Padahal, jelas sertifikat Hak Guna Bangunan (HGU) diberikan karena lahannya dipakai untuk usaha perkebunan, pertanian, peternakan, tambak perikanan.
Sementara untuk bangunan, maka sertipikat dalam bentuk Hak Guna Bangunan (HGB).
Iwan menyarankan agar PTPN VIII segera menunjukkan batas-batas lahan yang dikuasakan kepada perusahaan itu.
Badan Pertanahan Nasional juga dapat membantu menjelaskan hal itu.

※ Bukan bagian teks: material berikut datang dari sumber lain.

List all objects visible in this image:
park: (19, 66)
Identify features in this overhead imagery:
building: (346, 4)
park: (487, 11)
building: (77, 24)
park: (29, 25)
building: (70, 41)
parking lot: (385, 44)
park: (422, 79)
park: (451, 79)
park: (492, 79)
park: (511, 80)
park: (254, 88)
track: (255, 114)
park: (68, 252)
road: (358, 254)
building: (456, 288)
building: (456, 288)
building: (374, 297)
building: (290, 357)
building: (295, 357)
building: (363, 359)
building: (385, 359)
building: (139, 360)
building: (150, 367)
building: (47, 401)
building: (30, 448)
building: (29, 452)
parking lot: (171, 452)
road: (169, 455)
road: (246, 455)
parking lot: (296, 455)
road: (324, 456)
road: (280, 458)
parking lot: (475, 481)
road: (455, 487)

Jika benar ada HGU, maka pihak yang melanggar bisa dikenai sanksi sebagaimana diatur oleh Perpu nomor 51 tahun 1960.
Dalam Perppu itu jelas diatur denda Rp 4 miliar dan penjara 4 tahun kepada siapa pun yang mengerjakan, menggunakan, menduduki, dan/atau menguasai Lahan Perkebunan; mengerjakan, menggunakan, menduduki, dan/atau menguasai Tanah masyarakat atau Tanah Hak Ulayat Masyarakat Hukum Adat dengan maksud untuk Usaha Perkebunan; melakukan penebangan tanaman dalam kawasan Perkebunan; atau memanen dan/atau memungut Hasil Perkebunan;
Selanjutnya, KUH Pidana Pasal 385 ayat (1) KUHP, jika seseorang dengan maksud untuk menguntungkan diri sendiri atau orang lain dengan melawan hak (secara tidak sah) menjual, menukar, atau menjadikan tanggungan utang hak orang lain untuk memakai tanah negara, maka dapat dihukum penjara selama 4 (empat) tahun penjara.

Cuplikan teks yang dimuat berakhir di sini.